Charity

Kent Surrey Sussex Air Ambulance Found New Donors

With a limited regional footprint, KSS needed to find new donors without wasting budget.

KSS uncovering a new audience from the unlikeliest of places

How do you keep donations coming in without overspending, when many people in your area have already heard your message?

That was the challenge facing Air Ambulance Charity Kent Surrey Sussex (KSS). Many people across the region will have heard from KSS following recent high profile campaigns. Finding new people to support the cause though, that was getting harder. Especially without increasing spend.

So they teamed up with Join the Dots and brought in Herdify to try something different.

“Given it was our first use of Herdify, and a test, I think we can count that as a real success. The increasing response rates by Herdify score clearly shows the model can help predict responders. And uncovering an unknown audience for us is massive.”

~ Symon Russell, Executive Director of Individual Giving and Lotteries at KSS

The bigger picture

KSS is no ordinary charity. They fly helicopters into emergencies across Kent, Surrey and Sussex, saving lives when every second counts. But all that action costs money. A lot of it. Around £20.8 million a year, with 91% of that coming from the incredibly generosity of their supporters.

They don’t have the reach of a national brand. Their donor pool is limited to their region. And like many local charities, they’re feeling the squeeze.

According to the UK Giving Report 2024, donation amounts haven’t gone up in years. The average gift is still stuck at £20. And fewer people are giving at all. Most donations now come from a shrinking pool of "Super Givers" who are already stretched.

For KSS, their Christmas appeal needed to work hard. After a strong emergency appeal earlier in the year, they wanted to keep the momentum going, but target smarter and drive increased campaign efficiency.

What we did

Join the Dots led a multi-channel campaign across radio, press, inserts and door drops. Radio and press helped build wider awareness, while inserts and door drops focused on direct response. We stepped in to help with the targeting and used behaviour-based data to spot communities more likely to take action. Using KSS’s donor data and Join the Dots’ standard model, we took a list of high-potential postcodes and layered on Herdify’s behavioural insights. That helped us spot the communities where people were more likely to talk about KSS and act on what they heard.

Only the areas that scored highly in both models made it into the final campaign. That meant less wasted budget, and more focus on areas where real-world conversations were already happening.

The results

The standout result was that Herdify were able to help KSS open an entirely new audience, which they’d been unable to reach before. A core goal for all charities is audience diversification, and by harnessing consumer psychology, KSS were able to do just that.

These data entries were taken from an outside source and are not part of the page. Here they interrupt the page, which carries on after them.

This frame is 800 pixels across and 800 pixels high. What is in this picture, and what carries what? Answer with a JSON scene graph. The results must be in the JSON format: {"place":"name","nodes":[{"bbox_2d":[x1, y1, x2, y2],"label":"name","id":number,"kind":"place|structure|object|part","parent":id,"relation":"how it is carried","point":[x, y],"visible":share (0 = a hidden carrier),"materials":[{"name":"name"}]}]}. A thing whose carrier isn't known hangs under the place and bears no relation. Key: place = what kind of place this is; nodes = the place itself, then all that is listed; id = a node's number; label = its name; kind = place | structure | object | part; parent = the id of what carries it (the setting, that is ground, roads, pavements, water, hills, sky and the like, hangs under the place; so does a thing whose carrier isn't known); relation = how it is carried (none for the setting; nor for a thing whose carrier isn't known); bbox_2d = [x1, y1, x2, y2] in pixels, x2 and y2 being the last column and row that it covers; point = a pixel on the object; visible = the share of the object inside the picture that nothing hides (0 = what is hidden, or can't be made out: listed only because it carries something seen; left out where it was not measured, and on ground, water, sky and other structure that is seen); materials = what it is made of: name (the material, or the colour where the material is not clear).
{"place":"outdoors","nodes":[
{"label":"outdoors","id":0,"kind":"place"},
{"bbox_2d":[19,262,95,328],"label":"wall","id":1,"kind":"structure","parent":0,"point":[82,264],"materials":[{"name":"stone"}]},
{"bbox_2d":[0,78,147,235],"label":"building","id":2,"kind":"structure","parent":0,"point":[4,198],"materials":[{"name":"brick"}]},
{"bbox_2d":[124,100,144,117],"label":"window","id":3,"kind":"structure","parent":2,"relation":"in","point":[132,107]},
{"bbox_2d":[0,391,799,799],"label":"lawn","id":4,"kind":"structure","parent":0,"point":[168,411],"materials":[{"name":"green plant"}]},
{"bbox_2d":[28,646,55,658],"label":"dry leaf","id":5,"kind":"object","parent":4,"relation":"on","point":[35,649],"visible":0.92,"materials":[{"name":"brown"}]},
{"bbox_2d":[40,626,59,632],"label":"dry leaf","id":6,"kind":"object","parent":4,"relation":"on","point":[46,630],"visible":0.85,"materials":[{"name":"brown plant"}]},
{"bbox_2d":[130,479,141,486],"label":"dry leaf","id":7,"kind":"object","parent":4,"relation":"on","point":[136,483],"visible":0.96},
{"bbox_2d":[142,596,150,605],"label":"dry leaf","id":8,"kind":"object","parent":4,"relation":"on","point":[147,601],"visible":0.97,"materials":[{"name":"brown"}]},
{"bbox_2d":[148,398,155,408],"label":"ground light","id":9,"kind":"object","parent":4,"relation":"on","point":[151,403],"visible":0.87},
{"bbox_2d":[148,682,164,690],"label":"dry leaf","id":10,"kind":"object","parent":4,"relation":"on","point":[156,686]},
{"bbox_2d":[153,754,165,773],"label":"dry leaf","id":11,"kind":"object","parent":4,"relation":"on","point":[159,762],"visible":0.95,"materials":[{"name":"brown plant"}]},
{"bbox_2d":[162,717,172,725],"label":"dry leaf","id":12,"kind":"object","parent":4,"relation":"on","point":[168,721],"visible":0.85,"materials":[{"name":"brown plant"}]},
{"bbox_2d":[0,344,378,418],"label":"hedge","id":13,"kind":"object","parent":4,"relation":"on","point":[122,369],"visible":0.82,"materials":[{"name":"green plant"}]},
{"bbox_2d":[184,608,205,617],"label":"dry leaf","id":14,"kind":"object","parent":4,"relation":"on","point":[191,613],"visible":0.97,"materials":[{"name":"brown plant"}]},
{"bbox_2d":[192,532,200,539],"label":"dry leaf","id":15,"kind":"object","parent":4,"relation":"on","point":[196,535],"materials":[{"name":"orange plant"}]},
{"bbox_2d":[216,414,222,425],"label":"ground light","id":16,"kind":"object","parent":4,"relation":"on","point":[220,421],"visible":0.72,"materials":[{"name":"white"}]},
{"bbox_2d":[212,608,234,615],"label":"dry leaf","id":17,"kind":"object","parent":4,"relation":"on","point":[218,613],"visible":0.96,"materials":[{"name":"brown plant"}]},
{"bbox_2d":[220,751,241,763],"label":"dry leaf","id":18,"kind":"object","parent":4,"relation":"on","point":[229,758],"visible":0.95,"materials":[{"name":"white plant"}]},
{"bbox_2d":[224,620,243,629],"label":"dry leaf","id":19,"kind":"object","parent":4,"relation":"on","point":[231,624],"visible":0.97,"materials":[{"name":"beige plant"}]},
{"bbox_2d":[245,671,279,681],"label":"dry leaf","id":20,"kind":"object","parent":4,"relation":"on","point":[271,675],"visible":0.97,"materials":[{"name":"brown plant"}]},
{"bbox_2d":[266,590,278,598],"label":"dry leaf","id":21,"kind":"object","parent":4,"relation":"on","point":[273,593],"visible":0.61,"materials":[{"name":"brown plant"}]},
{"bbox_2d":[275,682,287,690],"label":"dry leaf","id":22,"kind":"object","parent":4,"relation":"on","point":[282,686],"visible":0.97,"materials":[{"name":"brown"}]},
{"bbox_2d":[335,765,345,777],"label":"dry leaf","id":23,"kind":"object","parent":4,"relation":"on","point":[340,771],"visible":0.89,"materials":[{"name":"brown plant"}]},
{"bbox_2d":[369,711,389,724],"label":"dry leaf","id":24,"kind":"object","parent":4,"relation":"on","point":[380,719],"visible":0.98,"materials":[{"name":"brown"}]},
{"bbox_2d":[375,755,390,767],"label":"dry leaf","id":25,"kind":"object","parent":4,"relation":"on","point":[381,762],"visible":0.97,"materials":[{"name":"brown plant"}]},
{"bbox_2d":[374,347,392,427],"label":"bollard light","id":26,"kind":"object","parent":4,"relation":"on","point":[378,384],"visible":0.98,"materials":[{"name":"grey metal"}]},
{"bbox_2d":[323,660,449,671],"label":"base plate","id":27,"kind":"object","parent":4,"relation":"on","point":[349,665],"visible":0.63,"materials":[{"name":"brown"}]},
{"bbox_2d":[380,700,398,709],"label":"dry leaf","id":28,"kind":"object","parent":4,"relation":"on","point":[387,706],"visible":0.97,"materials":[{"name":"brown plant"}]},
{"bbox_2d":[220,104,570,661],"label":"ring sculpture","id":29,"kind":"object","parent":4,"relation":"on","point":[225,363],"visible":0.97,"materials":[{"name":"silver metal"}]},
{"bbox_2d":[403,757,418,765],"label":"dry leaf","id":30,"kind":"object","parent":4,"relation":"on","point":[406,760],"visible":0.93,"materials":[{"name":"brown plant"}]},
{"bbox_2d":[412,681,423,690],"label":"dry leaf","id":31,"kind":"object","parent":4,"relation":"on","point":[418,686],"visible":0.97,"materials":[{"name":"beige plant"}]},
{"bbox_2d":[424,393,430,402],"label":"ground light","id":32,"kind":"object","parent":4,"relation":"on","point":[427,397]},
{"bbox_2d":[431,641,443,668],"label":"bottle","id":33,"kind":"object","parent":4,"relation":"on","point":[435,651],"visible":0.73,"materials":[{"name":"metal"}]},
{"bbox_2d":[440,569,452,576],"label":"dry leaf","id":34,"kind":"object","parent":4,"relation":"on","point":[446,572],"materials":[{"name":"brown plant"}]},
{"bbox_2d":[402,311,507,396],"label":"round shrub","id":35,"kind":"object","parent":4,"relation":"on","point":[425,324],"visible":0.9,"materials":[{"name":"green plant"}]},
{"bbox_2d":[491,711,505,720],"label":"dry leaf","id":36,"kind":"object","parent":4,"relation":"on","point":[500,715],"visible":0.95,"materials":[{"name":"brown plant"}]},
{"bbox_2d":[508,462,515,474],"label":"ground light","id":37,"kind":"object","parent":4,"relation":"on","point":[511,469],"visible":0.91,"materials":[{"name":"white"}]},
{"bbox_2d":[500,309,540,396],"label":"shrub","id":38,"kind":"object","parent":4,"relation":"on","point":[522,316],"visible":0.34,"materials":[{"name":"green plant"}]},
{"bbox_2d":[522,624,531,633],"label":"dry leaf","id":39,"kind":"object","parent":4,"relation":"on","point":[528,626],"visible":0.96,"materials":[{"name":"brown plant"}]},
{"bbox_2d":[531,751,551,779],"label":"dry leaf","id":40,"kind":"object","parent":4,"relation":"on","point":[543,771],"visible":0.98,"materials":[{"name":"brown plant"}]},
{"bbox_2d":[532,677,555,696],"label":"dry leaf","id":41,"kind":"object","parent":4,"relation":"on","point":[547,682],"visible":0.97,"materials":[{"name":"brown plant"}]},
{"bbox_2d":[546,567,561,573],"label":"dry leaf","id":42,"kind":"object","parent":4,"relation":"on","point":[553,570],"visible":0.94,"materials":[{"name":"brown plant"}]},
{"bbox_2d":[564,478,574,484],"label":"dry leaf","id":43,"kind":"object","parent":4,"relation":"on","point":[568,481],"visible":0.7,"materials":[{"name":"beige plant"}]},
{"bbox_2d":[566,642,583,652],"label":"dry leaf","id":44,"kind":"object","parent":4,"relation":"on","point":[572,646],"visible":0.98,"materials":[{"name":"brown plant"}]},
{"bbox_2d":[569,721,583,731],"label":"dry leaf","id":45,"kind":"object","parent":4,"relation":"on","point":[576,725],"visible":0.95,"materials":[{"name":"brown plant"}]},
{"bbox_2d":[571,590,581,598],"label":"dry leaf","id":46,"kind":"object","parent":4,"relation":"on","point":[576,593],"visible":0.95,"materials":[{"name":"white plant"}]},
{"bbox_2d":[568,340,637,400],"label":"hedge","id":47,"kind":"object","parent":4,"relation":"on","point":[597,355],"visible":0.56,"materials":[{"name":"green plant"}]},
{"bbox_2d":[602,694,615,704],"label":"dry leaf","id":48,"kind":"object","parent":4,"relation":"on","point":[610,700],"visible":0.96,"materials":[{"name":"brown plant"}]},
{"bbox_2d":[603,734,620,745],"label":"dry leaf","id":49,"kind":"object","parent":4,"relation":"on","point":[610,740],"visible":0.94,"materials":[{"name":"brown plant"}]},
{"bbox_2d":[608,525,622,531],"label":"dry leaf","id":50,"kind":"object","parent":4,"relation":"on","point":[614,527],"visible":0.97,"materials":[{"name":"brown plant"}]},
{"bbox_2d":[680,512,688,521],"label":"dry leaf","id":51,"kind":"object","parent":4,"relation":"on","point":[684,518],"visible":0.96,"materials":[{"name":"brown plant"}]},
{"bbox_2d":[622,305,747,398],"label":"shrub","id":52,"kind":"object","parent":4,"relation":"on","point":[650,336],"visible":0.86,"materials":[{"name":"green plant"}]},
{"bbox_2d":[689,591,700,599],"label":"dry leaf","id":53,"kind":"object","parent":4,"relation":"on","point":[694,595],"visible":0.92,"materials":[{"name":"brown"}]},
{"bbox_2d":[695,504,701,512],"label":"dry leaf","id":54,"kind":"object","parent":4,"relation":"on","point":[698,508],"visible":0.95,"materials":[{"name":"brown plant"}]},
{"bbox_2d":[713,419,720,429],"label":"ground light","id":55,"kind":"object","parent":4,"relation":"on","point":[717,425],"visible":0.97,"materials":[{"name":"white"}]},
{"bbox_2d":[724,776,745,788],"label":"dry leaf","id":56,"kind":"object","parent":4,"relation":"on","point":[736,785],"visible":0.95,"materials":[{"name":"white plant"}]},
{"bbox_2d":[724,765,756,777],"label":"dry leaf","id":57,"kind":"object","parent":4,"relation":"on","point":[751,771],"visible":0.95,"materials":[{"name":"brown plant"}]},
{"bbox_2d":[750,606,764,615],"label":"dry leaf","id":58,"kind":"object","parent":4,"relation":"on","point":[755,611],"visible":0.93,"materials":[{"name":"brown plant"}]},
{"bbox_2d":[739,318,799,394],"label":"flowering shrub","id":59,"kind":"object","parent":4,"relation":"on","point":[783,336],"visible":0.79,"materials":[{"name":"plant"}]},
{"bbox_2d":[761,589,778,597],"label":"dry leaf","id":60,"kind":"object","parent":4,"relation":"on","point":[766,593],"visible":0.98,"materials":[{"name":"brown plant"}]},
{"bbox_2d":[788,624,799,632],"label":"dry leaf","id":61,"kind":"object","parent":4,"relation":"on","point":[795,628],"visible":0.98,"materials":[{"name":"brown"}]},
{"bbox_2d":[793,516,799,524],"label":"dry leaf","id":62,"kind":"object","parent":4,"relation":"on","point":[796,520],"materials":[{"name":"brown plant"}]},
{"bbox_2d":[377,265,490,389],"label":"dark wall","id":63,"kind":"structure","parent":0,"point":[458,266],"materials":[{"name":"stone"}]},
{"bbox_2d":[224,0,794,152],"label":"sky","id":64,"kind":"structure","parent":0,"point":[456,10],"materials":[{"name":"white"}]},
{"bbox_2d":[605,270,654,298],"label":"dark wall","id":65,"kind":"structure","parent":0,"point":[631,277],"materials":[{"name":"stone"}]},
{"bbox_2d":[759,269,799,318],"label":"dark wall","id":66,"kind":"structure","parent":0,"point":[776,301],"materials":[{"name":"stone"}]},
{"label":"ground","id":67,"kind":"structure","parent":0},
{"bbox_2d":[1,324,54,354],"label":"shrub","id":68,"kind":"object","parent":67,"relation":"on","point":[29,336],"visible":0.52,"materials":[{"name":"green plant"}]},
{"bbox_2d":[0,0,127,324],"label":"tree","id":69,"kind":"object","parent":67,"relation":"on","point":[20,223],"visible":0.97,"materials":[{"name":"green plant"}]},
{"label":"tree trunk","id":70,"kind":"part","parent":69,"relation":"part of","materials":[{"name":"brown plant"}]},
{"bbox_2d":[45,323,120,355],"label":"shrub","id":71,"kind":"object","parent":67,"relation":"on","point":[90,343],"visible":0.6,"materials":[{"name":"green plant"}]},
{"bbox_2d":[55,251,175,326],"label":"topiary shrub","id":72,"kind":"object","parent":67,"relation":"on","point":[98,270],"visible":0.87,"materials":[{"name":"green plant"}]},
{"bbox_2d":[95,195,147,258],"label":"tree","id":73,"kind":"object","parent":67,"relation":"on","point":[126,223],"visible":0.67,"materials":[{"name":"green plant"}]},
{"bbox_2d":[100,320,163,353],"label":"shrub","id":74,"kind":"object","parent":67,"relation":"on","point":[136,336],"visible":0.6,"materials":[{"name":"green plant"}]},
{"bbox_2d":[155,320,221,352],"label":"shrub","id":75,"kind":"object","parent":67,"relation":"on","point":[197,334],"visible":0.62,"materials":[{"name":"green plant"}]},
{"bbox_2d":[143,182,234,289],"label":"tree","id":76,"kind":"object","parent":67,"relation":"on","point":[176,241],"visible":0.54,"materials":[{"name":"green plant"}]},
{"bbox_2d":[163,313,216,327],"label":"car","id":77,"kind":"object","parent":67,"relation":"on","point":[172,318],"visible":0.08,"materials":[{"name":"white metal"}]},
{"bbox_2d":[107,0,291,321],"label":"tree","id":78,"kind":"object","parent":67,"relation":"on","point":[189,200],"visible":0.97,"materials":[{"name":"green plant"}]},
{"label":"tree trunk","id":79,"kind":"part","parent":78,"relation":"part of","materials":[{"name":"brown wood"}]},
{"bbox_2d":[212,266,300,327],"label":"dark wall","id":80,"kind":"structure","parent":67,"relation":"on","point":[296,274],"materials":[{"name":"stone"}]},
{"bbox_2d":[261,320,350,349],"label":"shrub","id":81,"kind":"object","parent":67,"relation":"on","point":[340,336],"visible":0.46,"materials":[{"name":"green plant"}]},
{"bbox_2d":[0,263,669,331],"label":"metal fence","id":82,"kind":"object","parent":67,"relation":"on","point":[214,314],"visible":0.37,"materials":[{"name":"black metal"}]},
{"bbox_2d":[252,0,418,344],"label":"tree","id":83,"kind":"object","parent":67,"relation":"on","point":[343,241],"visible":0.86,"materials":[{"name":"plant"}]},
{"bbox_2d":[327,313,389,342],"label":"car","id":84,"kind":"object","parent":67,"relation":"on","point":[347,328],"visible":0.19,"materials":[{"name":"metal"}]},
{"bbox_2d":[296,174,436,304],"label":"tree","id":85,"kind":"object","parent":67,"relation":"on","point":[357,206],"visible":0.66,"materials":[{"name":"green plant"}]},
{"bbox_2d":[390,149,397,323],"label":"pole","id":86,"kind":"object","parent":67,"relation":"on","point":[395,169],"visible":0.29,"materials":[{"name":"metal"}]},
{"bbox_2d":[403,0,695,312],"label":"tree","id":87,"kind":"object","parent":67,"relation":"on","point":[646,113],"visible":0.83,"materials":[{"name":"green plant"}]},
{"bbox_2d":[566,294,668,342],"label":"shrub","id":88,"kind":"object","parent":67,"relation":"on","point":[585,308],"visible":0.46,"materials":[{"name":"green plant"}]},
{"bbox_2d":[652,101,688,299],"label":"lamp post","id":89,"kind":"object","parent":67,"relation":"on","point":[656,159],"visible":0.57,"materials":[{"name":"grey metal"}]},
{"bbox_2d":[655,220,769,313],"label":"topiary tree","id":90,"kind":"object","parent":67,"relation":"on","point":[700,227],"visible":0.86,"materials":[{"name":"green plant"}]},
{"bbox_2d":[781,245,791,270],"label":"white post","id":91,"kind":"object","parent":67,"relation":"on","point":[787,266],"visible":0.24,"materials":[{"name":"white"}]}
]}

The campaign brought in £82,000 from 2,211 donors through cold channels alone.

The Herdify test was a clear win:

  • The higher the Herdify Score, the stronger the response rate
  • The audience skewed more rural and slightly less affluent
  • The new audience had an average lower gift, but all of it was a net gain for KSS as they had not previously engaged with the charity

Herdify isn't looking for the specific moments that shaped someone’s decision; instead, our modelling shows where people are already connected to KSS. Those connections might come from seeing the helicopter land, hearing a rescue story from a neighbour, or simply living in a community that already feels close to the charity. When those people saw the appeal, that existing emotional bond made them far more likely to give.

It’s a great example of how influence spreads offline. People in these communities were acting not just because of an ad, but because of what they’d heard around them.

Why it matters

Charities are finding fundraising harder than it’s ever been and every £1 spent needs to make an impact. KSS is no different. They need to be clever. And with community influence, they can be.

This campaign proved that behavioural targeting works, it also showed that less affluent donors can be just as valuable. They may not give often or give big, but when the message lands at the right time, they respond.

The UK Giving Report even highlights this trend. Some of the most generous regions in the UK, based on income, are also the least wealthy. It’s not about how much people can give. It’s about how connected they feel to the cause.

KSS didn’t just get short-term results. They found a new group of supporters who now sit in their CRM, ready to be nurtured and brought closer to the brand. Not because they were targeted by age or income, but because they live in communities that care.